>>>
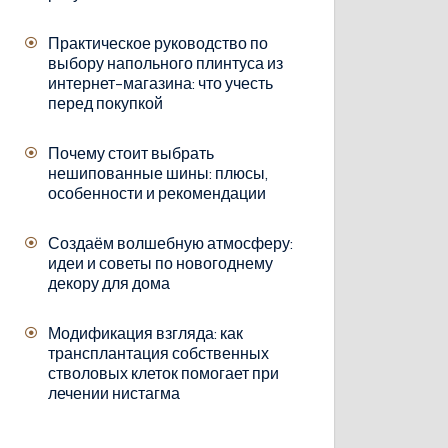
Практическое руководство по
выбору напольного плинтуса из
интернет-магазина: что учесть
перед покупкой
Почему стоит выбрать
нешипованные шины: плюсы,
особенности и рекомендации
Создаём волшебную атмосферу:
идеи и советы по новогоднему
декору для дома
Модификация взгляда: как
трансплантация собственных
стволовых клеток помогает при
лечении нистагма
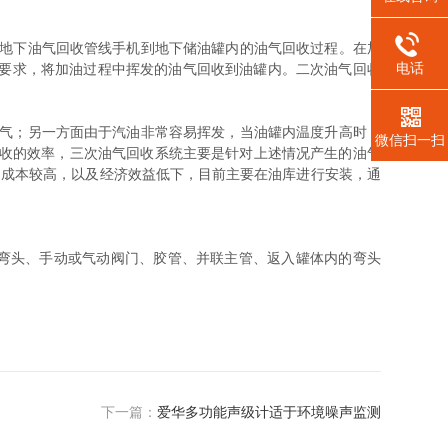
地下油气回收管线手机到地下储油罐内的油气回收过程。在加
电话
围的要求，将加油过程中挥发的油气回收到油罐内。二次油气回收
气；另一方面由于汽油非常容易挥发，当油罐内温度升高时，
微信扫一扫
气回收的效率，三次油气回收系统主要是针对上述情况产生的油气
为成本较高，以及经济效益低下，目前主要在油库进行安装，通
弯头、手动或气动阀门、胶管、并联主管、返入罐体内的弯头
下一篇：
爱华多功能声级计适于环境噪声监测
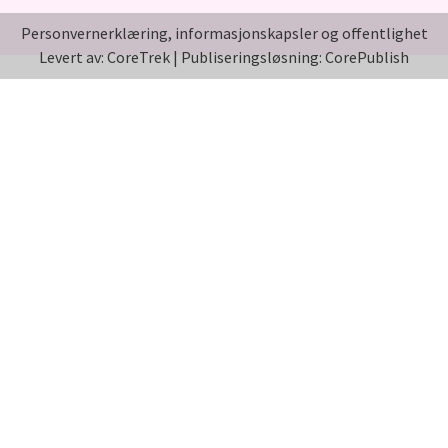
Personvernerklæring, informasjonskapsler og offentlighet
Levert av: CoreTrek
|
Publiseringsløsning: CorePublish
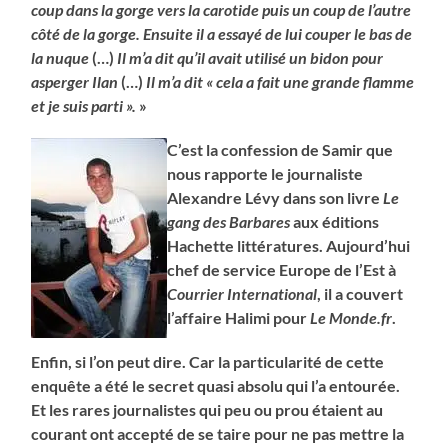
coup dans la gorge vers la carotide puis un coup de l’autre
côté de la gorge. Ensuite il a essayé de lui couper le bas de
la nuque
(…)
Il m’a dit qu’il avait utilisé un bidon pour
asperger Ilan
(…)
Il m’a dit « cela a fait une grande flamme
et je suis parti ».
»
C’est la confession de Samir que
nous rapporte le journaliste
Alexandre Lévy dans son livre
Le
gang des Barbares
aux éditions
Hachette littératures. Aujourd’hui
chef de service Europe de l’Est à
Courrier International
, il a couvert
l’affaire Halimi pour
Le Monde.fr
.
Enfin, si l’on peut dire. Car la particularité de cette
enquête a été le secret quasi absolu qui l’a entourée.
Et les rares journalistes qui peu ou prou étaient au
courant ont accepté de se taire pour ne pas mettre la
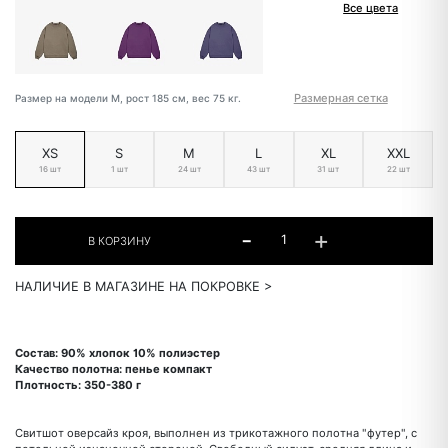
Все цвета
Размерная сетка
Размер на модели M, рост 185 см, вес 75 кг.
XS
S
M
L
XL
XXL
16 шт
1 шт
24 шт
43 шт
31 шт
22 шт
НАЛИЧИЕ В МАГАЗИНЕ НА ПОКРОВКЕ >
Состав: 90% хлопок 10% полиэстер
Качество полотна: пенье компакт
Плотность: 350-380 г
Свитшот оверсайз кроя, выполнен из трикотажного полотна "футер", с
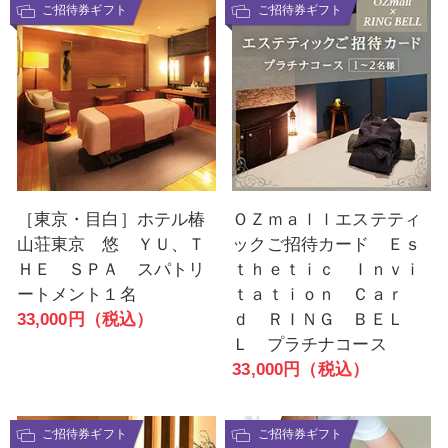
ご招待券ギフト
ご招待券ギフト
［東京・目白］ホテル椿
ＯＺｍａｌｌエステティ
山荘東京 悠 ＹＵ、Ｔ
ックご招待カード Ｅｓ
ＨＥ ＳＰＡ スパトリ
ｔｈｅｔｉｃ Ｉｎｖｉ
ートメント１名
ｔａｔｉｏｎ Ｃａｒ
33,000円（税込）
ｄ ＲＩＮＧ ＢＥＬ
Ｌ プラチナコース
33,000円（税込）
ご招待券ギフト
ご招待券ギフト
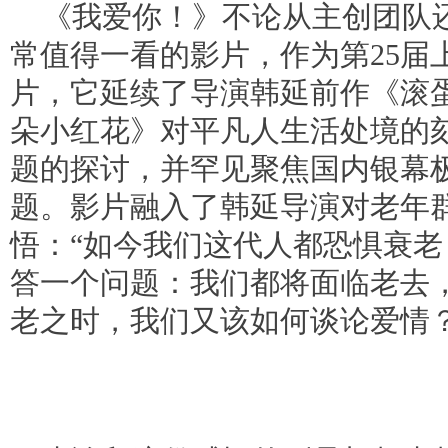
《我爱你！》不论从主创团队
常值得一看的影片，作为第25届
片，它延续了导演韩延前作《滚
朵小红花》对平凡人生活处境的
题的探讨，并罕见聚焦国内银幕
题。影片融入了韩延导演对老年
悟：“如今我们这代人都恐惧衰
答一个问题：我们都将面临老去
老之时，我们又该如何谈论爱情？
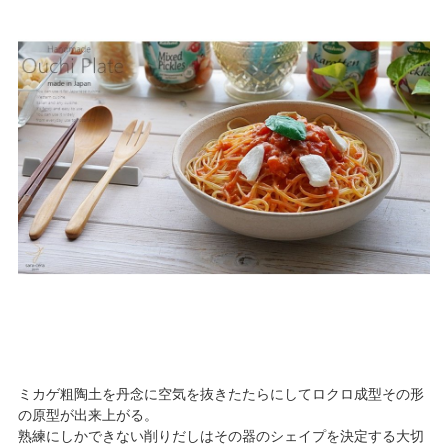
ミカゲ粗陶土を丹念に空気を抜きたたらにしてロクロ成型その形
の原型が出来上がる。
熟練にしかできない削りだしはその器のシェイプを決定する大切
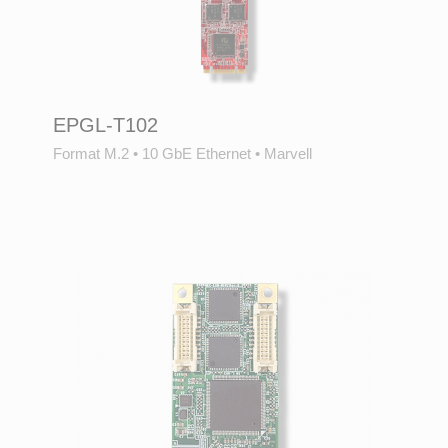
EPGL-T102
Format M.2
•
10 GbE Ethernet
•
Marvell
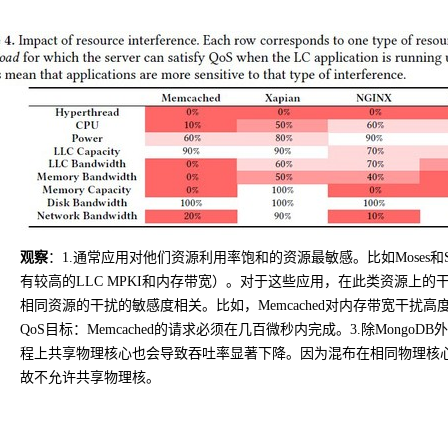
观察
：
1.
通常应用对他们资源利用率饱和的资源最敏感。比如
Moses
和
有较高的
LLC MPKI
和内存带宽）。对于这些应用，在此类资源上的
相同资源的干扰的敏感度相关。比如，
Memcached
对内存带宽干扰高
QoS
目标：
Memcached
的请求必须在几百微秒内完成。
3.
除
MongoDB
外
程上共享物理核心也会导致吞吐率显著下降。因为混布在相同物理核
故不允许共享物理核。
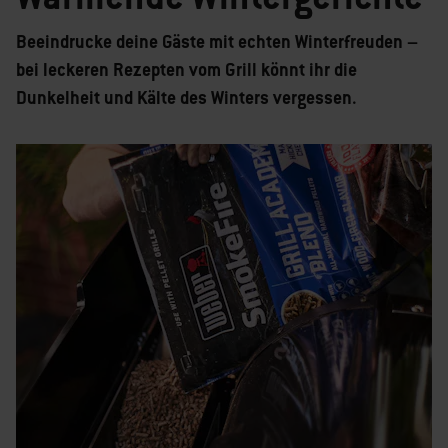
Beeindrucke deine Gäste mit echten Winterfreuden –
bei leckeren Rezepten vom Grill könnt ihr die
Dunkelheit und Kälte des Winters vergessen.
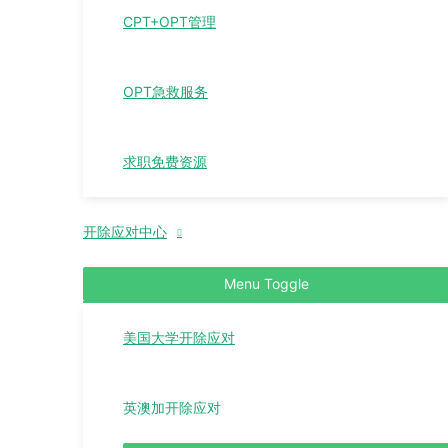
CPT+OPT管理
OPT急救服务
求职免费资源
开除应对中心
Menu Toggle
美国大学开除应对
英澳加开除应对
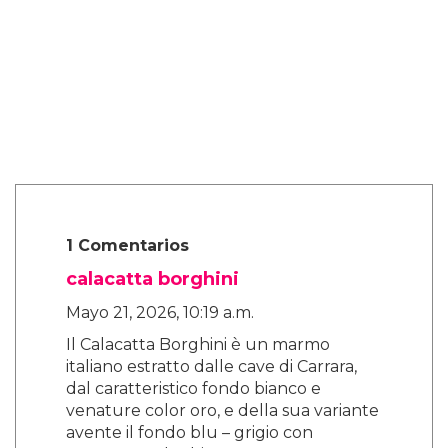
poder encarnar en mí mismo, no
específicamente uno u otro. Me encanta flotar
entre el espectro de género. Así que, cuando
tuvimos esa conversación sobre Nikki, dije
'déjalos preguntarse porque no es asunto de
nadie.'"
Alex ve este enfoque como el siguiente paso
en la conversación sobre la representación.
"Es literalmente mi sueño interpretar un
papel que no sea específico de quién soy
como persona."
"Solo quiero interpretar un papel donde mi
identidad no sea el punto de venta de por qué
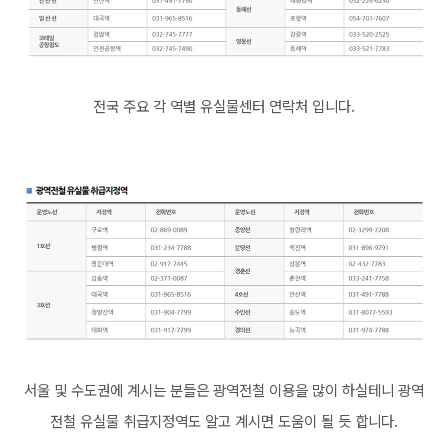
전국 주요 각 역별 유실물센터 연락처 입니다.
서울 및 수도권에 계시는 분들은 광역전철 이용을 많이 하실테니
광역
전철 유실물 취급지정역도 알고 계시면 도움이 될 듯 합니다.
<<<
- **EXERCISE PROMPT**: The answer is the number of lines in the preceding material that hold "dans"; write that number and nothing else.

- **REPLY TO THE TASK**: 2